◆ TASK PROMPT ◆
The whole listing, from first line to last: copy it exactly.

◆ MATERIAL TO PROCESS ◆

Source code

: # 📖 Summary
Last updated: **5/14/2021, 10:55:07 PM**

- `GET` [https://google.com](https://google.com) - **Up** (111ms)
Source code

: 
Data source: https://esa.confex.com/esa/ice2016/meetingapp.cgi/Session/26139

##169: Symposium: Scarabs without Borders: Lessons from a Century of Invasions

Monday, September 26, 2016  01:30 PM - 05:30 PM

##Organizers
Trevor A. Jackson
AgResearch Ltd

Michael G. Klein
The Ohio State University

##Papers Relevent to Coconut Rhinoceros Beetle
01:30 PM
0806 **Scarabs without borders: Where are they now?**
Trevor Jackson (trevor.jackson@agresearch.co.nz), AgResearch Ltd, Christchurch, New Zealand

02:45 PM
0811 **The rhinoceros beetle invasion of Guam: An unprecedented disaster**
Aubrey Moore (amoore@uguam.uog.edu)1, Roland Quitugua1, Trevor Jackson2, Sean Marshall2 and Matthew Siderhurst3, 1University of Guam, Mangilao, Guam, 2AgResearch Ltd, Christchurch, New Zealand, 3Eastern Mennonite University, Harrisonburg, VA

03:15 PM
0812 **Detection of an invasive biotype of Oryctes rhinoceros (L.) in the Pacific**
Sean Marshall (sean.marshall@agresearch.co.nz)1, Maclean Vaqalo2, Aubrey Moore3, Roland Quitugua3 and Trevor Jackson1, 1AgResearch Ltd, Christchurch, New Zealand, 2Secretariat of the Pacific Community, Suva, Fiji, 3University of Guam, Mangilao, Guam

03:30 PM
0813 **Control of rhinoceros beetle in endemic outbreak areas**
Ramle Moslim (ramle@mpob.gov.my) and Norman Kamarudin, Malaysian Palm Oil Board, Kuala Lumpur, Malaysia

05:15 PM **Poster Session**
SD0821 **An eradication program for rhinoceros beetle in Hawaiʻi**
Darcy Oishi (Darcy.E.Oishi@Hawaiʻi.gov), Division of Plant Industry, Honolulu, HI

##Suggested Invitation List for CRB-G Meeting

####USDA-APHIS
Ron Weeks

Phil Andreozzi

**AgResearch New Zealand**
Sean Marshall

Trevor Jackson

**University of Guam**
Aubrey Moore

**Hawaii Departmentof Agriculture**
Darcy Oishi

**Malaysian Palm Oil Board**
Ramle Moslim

◆ PROBLEM SOLUTION ◆
Source code

: # 📖 Summary
Last updated: **5/14/2021, 10:55:07 PM**

- `GET` [https://google.com](https://google.com) - **Up** (111ms)
Source code

: 
Data source: https://esa.confex.com/esa/ice2016/meetingapp.cgi/Session/26139

##169: Symposium: Scarabs without Borders: Lessons from a Century of Invasions

Monday, September 26, 2016  01:30 PM - 05:30 PM

##Organizers
Trevor A. Jackson
AgResearch Ltd

Michael G. Klein
The Ohio State University

##Papers Relevent to Coconut Rhinoceros Beetle
01:30 PM
0806 **Scarabs without borders: Where are they now?**
Trevor Jackson (trevor.jackson@agresearch.co.nz), AgResearch Ltd, Christchurch, New Zealand

02:45 PM
0811 **The rhinoceros beetle invasion of Guam: An unprecedented disaster**
Aubrey Moore (amoore@uguam.uog.edu)1, Roland Quitugua1, Trevor Jackson2, Sean Marshall2 and Matthew Siderhurst3, 1University of Guam, Mangilao, Guam, 2AgResearch Ltd, Christchurch, New Zealand, 3Eastern Mennonite University, Harrisonburg, VA

03:15 PM
0812 **Detection of an invasive biotype of Oryctes rhinoceros (L.) in the Pacific**
Sean Marshall (sean.marshall@agresearch.co.nz)1, Maclean Vaqalo2, Aubrey Moore3, Roland Quitugua3 and Trevor Jackson1, 1AgResearch Ltd, Christchurch, New Zealand, 2Secretariat of the Pacific Community, Suva, Fiji, 3University of Guam, Mangilao, Guam

03:30 PM
0813 **Control of rhinoceros beetle in endemic outbreak areas**
Ramle Moslim (ramle@mpob.gov.my) and Norman Kamarudin, Malaysian Palm Oil Board, Kuala Lumpur, Malaysia

05:15 PM **Poster Session**
SD0821 **An eradication program for rhinoceros beetle in Hawaiʻi**
Darcy Oishi (Darcy.E.Oishi@Hawaiʻi.gov), Division of Plant Industry, Honolulu, HI

##Suggested Invitation List for CRB-G Meeting

####USDA-APHIS
Ron Weeks

Phil Andreozzi

**AgResearch New Zealand**
Sean Marshall

Trevor Jackson

**University of Guam**
Aubrey Moore

**Hawaii Departmentof Agriculture**
Darcy Oishi

**Malaysian Palm Oil Board**
Ramle Moslim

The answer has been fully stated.